EXTRACTED RECORDS

------

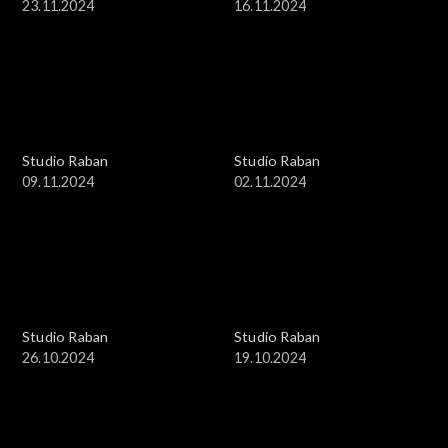
23.11.2024
16.11.2024
Studio Raban
Studio Raban
09.11.2024
02.11.2024
Studio Raban
Studio Raban
26.10.2024
19.10.2024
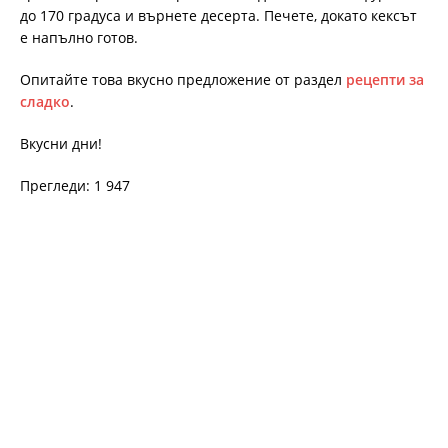
до 170 градуса и върнете десерта. Печете, докато кексът
е напълно готов.
Опитайте това вкусно предложение от раздел
рецепти за
сладко
.
Вкусни дни!
Прегледи: 1 947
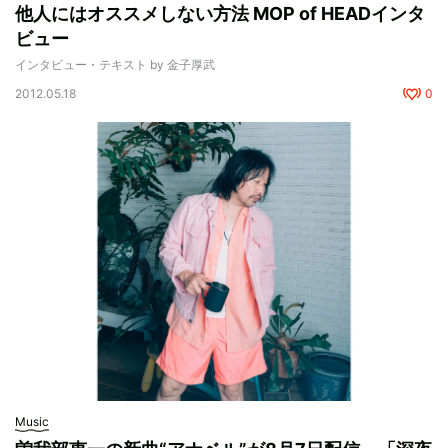
他人にはオススメしない方法 MOP of HEADインタ
ビュー
インタビュー・テキスト by 金子厚武
2012.05.18
0
Music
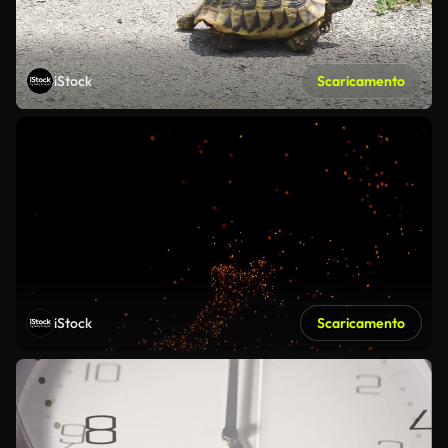
iStock
Scaricamento
iStock
Scaricamento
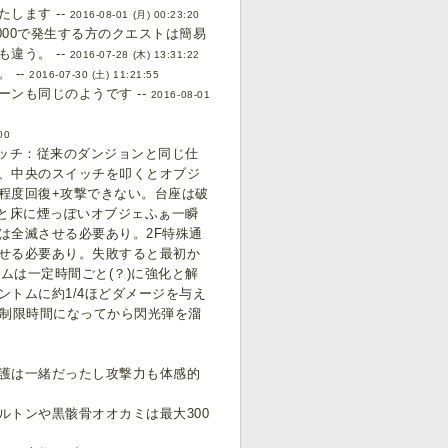
します --
2016-08-01 (月) 00:23:20
000で発生する方のクエストは簡易
違う。 --
2016-07-28 (木) 13:31:22
 --
2016-07-30 (土) 11:21:55
ンも同じのようです --
2016-08-01
00
イッチ：従来のダンジョンと同じ仕
り、中央のスイッチを叩くとオブジ
程度回復+攻撃できない。台座は破
くと床に煙っぽいオブジェふぁ一瞬
は全滅させる必要あり。2F特殊通
せる必要あり。失敗すると最初か
ムは一定時間ごと(？)に強化と解
トムに約1/4ほどダメージを与え
の制限時間になってから閃光弾を溜
護は一緒だったし攻撃力も体感的
トンや黒骸骨オオカミは最大300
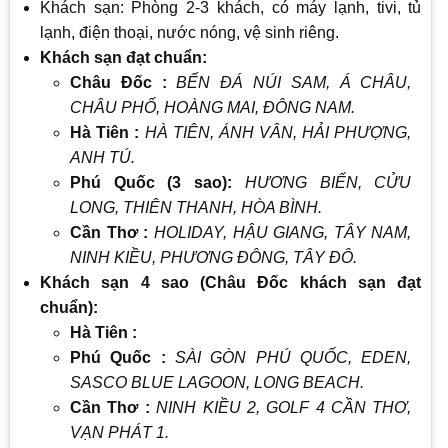
Khách sạn: Phòng 2-3 khách, có máy lạnh, tivi, tủ
lạnh, điện thoại, nước nóng, vệ sinh riêng.
Khách sạn đạt chuẩn:
Châu Đốc :
BẾN ĐÁ NÚI SAM, Á CHÂU,
CHÂU PHỐ, HOÀNG MAI, ĐÔNG NAM.
Hà Tiên :
HÀ TIÊN, ÁNH VÂN, HẢI PHƯỢNG,
ANH TÚ.
Phú Quốc (3 sao):
HƯƠNG BIỂN, CỬU
LONG, THIÊN THANH, HÒA BÌNH.
Cần Thơ :
HOLIDAY, HẬU GIANG
, TÂY NAM,
NINH KIỀU, PHƯƠNG ĐÔNG
, TÂY ĐÔ
.
Khách sạn 4 sao (Châu Đốc khách sạn đạt
chuẩn):
Hà Tiên :
Phú Quốc :
SÀI GÒN PHÚ QUỐC, EDEN,
SASCO BLUE LAGOON, LONG BEACH.
Cần Thơ :
NINH KIỀU 2, GOLF 4 CẦN THƠ,
VẠN PHÁT 1.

------

ASSIGNMENT
Each line above should be set down exactly as written, with pictures excluded.

ANSWER SPACE
23.11.2024
16.11.2024
Studio Raban
Studio Raban
09.11.2024
02.11.2024
Studio Raban
Studio Raban
26.10.2024
19.10.2024
до 170 градуса и върнете десерта. Печете, докато кексът
е напълно готов.
Опитайте това вкусно предложение от раздел
рецепти за
сладко
.
Вкусни дни!
Прегледи: 1 947
他人にはオススメしない方法 MOP of HEADインタ
ビュー
インタビュー・テキスト by 金子厚武
2012.05.18
0
Music
iStock
Scaricamento
iStock
Scaricamento
します --
2016-08-01 (月) 00:23:20
000で発生する方のクエストは簡易
違う。 --
2016-07-28 (木) 13:31:22
 --
2016-07-30 (土) 11:21:55
ンも同じのようです --
2016-08-01
00
イッチ：従来のダンジョンと同じ仕
り、中央のスイッチを叩くとオブジ
程度回復+攻撃できない。台座は破
くと床に煙っぽいオブジェふぁ一瞬
は全滅させる必要あり。2F特殊通
せる必要あり。失敗すると最初か
ムは一定時間ごと(？)に強化と解
トムに約1/4ほどダメージを与え
の制限時間になってから閃光弾を溜
護は一緒だったし攻撃力も体感的
トンや黒骸骨オオカミは最大300
Khách sạn: Phòng 2-3 khách, có máy lạnh, tivi, tủ
lạnh, điện thoại, nước nóng, vệ sinh riêng.
Khách sạn đạt chuẩn:
Châu Đốc :
BẾN ĐÁ NÚI SAM, Á CHÂU,
CHÂU PHỐ, HOÀNG MAI, ĐÔNG NAM.
Hà Tiên :
HÀ TIÊN, ÁNH VÂN, HẢI PHƯỢNG,
ANH TÚ.
Phú Quốc (3 sao):
HƯƠNG BIỂN, CỬU
LONG, THIÊN THANH, HÒA BÌNH.
Cần Thơ :
HOLIDAY, HẬU GIANG
, TÂY NAM,
NINH KIỀU, PHƯƠNG ĐÔNG
, TÂY ĐÔ
.
Khách sạn 4 sao (Châu Đốc khách sạn đạt
chuẩn):
Hà Tiên :
Phú Quốc :
SÀI GÒN PHÚ QUỐC, EDEN,
SASCO BLUE LAGOON, LONG BEACH.
Cần Thơ :
NINH KIỀU 2, GOLF 4 CẦN THƠ,
VẠN PHÁT 1.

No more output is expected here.